I went out on election day from door to door, to so many people’s houses, knocking: “Did you go to vote?”

This was my first year voting from a while back. I did not vote because I had a record. But I held my head up and I was so overjoyed that I could vote. Because when you have a record you’ve heard so many times, you can’t do this, you can’t do that because you broke the law, because you fell short, or because you did something wrong, you don’t have the opportunities that other people do.

But I have changed my life around with the help of God. And it’s good to see the good things of life, things that I could not see and do, to be able to work.

I always wanted to work, have a bank account, have a credit card, my own car, my own house and be self-sufficient.

This will be my second trip to Washington. The first trip I was riding with a friend in a rig. He was making deliveries.

This trip, I’m going to learn some things, I’m going to observe. I ‘m going to learn everything I can to be able to come back and tell my kids, my grandkids, my nieces and nephews, “We can do this.”

There’s no more excuses. If he made it, we also can make it. Yes we can.

Like I was working in Midland (N.C) in 1987 in a restaurant, and I was telling the lady that gave me the job that I (could) make good money out on the floor, and she told me, “We’re not there yet.”

In other words, they couldn’t have black people in front of the house. We had to stay in the back. They had doors back there. We could work back there, we could fix the food, but we had to stay in the back. So now I feel I have a better opportunity to work anywhere I want to.

My struggle with the drugs — I couldn’t keep a job. I would always have a job, but if I started getting high, maybe I wouldn’t go to work.

So 15 years of the addiction, I kept praying that God would deliver me. In ’98 my mother died, which was the backbone of the family. Eight months later my son got killed.

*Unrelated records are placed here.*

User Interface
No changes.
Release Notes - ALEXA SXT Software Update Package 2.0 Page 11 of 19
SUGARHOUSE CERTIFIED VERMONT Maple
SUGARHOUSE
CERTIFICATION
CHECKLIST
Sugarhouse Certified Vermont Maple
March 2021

Age 21. We didn’t know who did it. Ten months after that, God delivered me from drugs.

I knew that if I wasn’t on drugs I could show to people, my family, that I really loved them. I could have money in the bank. I could keep a job. I could pay my own bills. I could have a house and I could be an asset to society.

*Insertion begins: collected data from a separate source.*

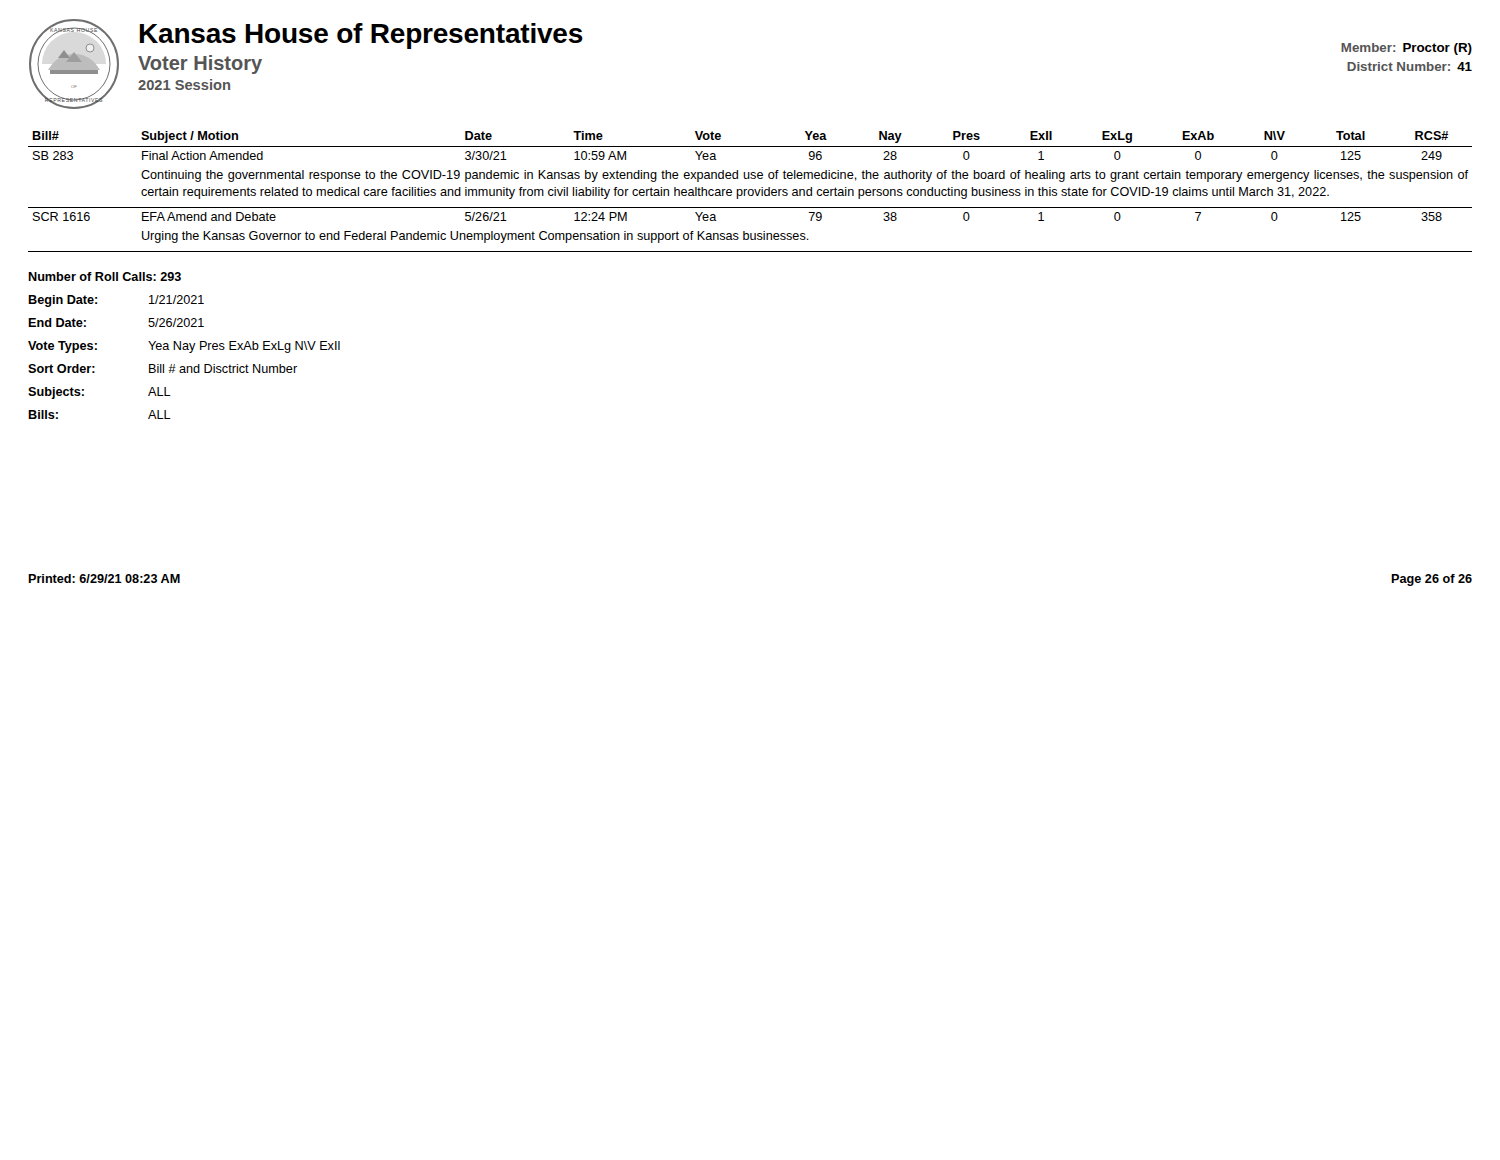KANSAS HOUSE REPRESENTATIVES OF
Kansas House of Representatives
Voter History
2021 Session
Member: Proctor (R)
District Number: 41
| Bill# | Subject / Motion | Date | Time | Vote | Yea | Nay | Pres | ExII | ExLg | ExAb | N\V | Total | RCS# |
| --- | --- | --- | --- | --- | --- | --- | --- | --- | --- | --- | --- | --- | --- |
| SB 283 | Final Action Amended | 3/30/21 | 10:59 AM | Yea | 96 | 28 | 0 | 1 | 0 | 0 | 0 | 125 | 249 |
| | Continuing the governmental response to the COVID-19 pandemic in Kansas by extending the expanded use of telemedicine, the authority of the board of healing arts to grant certain temporary emergency licenses, the suspension of certain requirements related to medical care facilities and immunity from civil liability for certain healthcare providers and certain persons conducting business in this state for COVID-19 claims until March 31, 2022. |
| SCR 1616 | EFA Amend and Debate | 5/26/21 | 12:24 PM | Yea | 79 | 38 | 0 | 1 | 0 | 7 | 0 | 125 | 358 |
| | Urging the Kansas Governor to end Federal Pandemic Unemployment Compensation in support of Kansas businesses. |
Number of Roll Calls: 293
Begin Date: 1/21/2021
End Date: 5/26/2021
Vote Types: Yea Nay Pres ExAb ExLg N\V ExIl
Sort Order: Bill # and Disctrict Number
Subjects: ALL
Bills: ALL
Printed: 6/29/21 08:23 AM Page 26 of 26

I always wanted to help people. My gift is loving and sharing with people, and giving. I like helping people. I like giving. And I haven’t been able to give like I’d like to give. I want that job so I can help somebody. If you are hungry, I can feed you. If you need clothes, I can buy you some clothes. If you need shelter, I can help with that.

I always ran from pain. I never wanted to face life on life’s terms, like if something happened, I wanted to medicate it with drugs and alcohol. I prayed to God to let me live life on life’s terms, whatever comes to me let me be able to face it, head on. There is nothing that I cannot do with the help of God.

I’m looking to move up in life. This is one of the reasons I’m at the Urban League. All the areas in computers and the typing and the reading and the language skills and the math skills. It got me back up.

You’ve heard the saying, “If you don’t use it you will lose it?”

Well, I had lost it.

But now I’ve got it back, and I’m going to keep using it.

What does it mean to have a black man in the White House?

It means I can have equal opportunity now. No one can tell me we’re not there yet.